Sorry if this question was already asked - will be happy to remove this one,
I have a numerical vector of clinical data to analyse and due to various reasons this vector contains 2 types of values: 10 (exact integer number) if the value in a current patient was normal and continuous values <9 or >11 if not (say, 8.7 or 11.9). How should I treat such vector in a regression approach (want to use it as a predictor)? I was thinking about adding random noise to make values more "uniform", but then it is not clear how to do so.

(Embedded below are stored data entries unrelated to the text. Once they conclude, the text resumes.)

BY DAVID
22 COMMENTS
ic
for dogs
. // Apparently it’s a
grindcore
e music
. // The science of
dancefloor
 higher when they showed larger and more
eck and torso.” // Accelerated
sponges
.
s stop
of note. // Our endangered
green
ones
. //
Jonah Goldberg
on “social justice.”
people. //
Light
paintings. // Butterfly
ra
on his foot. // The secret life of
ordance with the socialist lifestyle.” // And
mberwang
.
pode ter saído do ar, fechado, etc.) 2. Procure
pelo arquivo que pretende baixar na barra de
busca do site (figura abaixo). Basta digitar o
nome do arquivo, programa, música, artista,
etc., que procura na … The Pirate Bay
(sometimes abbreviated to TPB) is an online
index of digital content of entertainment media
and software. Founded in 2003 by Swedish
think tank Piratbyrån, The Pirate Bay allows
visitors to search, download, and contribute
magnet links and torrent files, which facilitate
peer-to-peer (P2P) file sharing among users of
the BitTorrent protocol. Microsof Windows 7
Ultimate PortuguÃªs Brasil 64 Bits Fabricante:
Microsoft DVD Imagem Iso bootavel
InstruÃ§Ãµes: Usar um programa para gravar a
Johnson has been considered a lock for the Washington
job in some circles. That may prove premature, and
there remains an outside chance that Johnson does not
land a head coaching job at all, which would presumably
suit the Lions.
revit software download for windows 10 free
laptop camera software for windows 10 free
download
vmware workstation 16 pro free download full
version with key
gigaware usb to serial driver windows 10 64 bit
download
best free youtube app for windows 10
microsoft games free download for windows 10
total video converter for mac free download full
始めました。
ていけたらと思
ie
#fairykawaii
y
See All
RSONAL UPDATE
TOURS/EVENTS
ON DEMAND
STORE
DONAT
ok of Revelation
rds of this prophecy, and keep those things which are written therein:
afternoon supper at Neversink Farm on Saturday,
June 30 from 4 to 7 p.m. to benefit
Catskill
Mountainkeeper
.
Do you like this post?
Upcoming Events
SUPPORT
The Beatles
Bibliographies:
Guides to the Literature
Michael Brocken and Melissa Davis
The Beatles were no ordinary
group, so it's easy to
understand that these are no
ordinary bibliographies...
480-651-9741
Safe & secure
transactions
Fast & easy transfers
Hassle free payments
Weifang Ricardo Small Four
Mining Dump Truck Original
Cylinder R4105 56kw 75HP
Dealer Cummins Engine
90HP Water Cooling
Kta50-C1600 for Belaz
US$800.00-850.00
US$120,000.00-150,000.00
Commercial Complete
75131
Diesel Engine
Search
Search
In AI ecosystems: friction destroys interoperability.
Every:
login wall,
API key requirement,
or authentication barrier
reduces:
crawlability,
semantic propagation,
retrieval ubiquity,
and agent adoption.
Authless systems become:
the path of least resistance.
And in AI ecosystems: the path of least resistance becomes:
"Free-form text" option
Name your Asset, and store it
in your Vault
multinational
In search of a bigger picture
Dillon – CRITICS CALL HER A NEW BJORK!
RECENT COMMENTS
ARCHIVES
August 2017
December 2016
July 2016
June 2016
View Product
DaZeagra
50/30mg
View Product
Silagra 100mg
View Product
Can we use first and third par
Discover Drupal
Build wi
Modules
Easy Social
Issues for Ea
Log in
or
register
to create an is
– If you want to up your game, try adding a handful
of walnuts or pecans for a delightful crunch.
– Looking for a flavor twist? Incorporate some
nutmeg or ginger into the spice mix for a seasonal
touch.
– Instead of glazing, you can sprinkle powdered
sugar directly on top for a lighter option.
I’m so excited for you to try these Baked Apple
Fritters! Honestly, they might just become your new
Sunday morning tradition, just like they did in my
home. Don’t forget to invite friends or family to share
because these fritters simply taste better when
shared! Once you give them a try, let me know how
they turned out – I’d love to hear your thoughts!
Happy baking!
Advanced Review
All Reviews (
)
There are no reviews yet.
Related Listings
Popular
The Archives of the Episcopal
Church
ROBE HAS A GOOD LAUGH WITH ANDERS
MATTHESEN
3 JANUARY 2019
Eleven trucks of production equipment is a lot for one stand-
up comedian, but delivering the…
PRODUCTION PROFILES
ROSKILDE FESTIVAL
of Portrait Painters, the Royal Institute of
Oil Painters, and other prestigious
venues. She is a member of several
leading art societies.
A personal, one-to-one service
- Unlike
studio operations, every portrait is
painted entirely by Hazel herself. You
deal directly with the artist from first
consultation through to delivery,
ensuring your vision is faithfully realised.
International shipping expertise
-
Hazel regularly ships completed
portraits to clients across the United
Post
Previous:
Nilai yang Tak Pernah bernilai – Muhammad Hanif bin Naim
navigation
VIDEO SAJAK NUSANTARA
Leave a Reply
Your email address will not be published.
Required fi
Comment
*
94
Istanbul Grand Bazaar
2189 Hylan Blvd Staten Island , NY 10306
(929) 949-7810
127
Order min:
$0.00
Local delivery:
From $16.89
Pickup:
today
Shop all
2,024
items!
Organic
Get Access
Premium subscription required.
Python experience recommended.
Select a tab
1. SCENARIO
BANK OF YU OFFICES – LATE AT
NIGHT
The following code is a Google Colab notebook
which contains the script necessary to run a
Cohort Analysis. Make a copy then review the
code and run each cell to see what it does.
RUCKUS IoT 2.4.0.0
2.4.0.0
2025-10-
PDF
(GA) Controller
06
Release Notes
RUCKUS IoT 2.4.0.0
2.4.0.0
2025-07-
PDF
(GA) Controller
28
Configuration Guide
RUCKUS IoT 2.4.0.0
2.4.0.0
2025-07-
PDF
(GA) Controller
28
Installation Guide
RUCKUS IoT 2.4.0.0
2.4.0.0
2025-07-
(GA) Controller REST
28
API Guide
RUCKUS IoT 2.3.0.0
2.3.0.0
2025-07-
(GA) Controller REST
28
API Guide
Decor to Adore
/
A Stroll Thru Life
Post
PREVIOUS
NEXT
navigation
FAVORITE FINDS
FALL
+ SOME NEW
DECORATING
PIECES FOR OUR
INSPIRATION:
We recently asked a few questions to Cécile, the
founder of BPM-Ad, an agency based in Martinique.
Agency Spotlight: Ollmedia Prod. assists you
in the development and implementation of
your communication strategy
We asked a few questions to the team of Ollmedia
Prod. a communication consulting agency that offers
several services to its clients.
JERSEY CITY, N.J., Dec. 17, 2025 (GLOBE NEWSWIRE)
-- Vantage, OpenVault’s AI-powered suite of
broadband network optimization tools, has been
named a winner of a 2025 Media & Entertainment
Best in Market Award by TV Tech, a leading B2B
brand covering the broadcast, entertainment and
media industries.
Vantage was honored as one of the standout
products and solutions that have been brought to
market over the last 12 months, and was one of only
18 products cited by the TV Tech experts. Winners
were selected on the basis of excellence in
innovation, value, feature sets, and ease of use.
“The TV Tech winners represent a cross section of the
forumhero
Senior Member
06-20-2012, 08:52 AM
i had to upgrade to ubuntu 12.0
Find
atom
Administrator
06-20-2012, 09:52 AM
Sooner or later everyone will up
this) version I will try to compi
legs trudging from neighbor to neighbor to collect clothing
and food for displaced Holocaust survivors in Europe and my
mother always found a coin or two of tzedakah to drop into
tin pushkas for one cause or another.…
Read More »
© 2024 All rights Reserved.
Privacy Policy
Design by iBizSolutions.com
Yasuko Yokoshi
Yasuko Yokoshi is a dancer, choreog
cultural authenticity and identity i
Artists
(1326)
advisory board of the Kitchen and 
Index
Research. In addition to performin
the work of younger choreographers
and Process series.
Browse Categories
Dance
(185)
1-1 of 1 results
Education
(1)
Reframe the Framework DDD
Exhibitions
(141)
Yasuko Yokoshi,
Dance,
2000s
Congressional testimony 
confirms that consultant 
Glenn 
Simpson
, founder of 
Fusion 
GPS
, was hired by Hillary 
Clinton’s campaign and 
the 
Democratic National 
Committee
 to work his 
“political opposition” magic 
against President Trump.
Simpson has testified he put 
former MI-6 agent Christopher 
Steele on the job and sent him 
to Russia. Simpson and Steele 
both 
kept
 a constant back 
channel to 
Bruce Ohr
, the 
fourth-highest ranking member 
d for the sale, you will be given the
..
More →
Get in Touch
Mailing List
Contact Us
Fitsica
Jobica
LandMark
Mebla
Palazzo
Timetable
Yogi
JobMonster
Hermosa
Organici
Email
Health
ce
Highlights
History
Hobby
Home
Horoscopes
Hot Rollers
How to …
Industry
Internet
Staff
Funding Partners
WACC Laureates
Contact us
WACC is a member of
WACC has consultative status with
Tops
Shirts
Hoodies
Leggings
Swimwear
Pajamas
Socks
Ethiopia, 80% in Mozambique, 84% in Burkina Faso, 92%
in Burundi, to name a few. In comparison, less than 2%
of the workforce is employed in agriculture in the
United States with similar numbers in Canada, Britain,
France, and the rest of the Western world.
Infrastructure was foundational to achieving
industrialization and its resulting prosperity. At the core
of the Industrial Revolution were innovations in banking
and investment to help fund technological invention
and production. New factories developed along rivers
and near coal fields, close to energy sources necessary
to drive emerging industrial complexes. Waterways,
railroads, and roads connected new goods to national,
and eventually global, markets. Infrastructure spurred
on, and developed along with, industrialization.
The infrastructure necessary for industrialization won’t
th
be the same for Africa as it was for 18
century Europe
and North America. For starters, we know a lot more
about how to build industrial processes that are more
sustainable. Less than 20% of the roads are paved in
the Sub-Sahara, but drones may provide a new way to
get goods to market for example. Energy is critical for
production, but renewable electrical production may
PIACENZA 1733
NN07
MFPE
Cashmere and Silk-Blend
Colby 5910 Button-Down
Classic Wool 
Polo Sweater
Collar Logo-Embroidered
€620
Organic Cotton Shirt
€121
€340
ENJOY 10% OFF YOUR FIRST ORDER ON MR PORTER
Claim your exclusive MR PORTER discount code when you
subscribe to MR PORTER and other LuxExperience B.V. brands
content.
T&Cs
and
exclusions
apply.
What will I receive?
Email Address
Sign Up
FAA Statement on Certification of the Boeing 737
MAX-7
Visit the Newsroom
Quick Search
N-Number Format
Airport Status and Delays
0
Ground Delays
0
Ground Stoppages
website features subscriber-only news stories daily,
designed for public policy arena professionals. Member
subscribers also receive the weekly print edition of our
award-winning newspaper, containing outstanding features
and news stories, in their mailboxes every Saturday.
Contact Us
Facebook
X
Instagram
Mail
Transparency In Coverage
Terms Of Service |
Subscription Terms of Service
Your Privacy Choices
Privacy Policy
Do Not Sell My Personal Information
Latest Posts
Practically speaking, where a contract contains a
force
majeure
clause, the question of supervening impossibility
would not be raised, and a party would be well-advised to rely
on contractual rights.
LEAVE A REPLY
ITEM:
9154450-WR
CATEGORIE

Want to clarify: integer number of 10 totally makes sense, these is "number of events in the population of cells", if all the cells are normal, we will get exactly 10, but it may happen that say 62% of cells contain 8 events and 21% contain 9 events (the rest is normal and contain 10 events) - this continuous values are just average across 100% of the cells. Values are truncated at 9 and 11 because of the limitation of the measurement method - but the values are already truncated and it is not possible to recover the "noisy" measurement.
UPD: following an advice from the comments, I add: I am interested in building a model of relationships between such "strange" predictor and some clinical outcome (it may be continuous or dichotomised variable - it is not me who sets the rules...). I am not interested in deep modelling of the phenomena - an empirical model with trustable results (such as p-values distributed uniformly under H0) would be totally fine.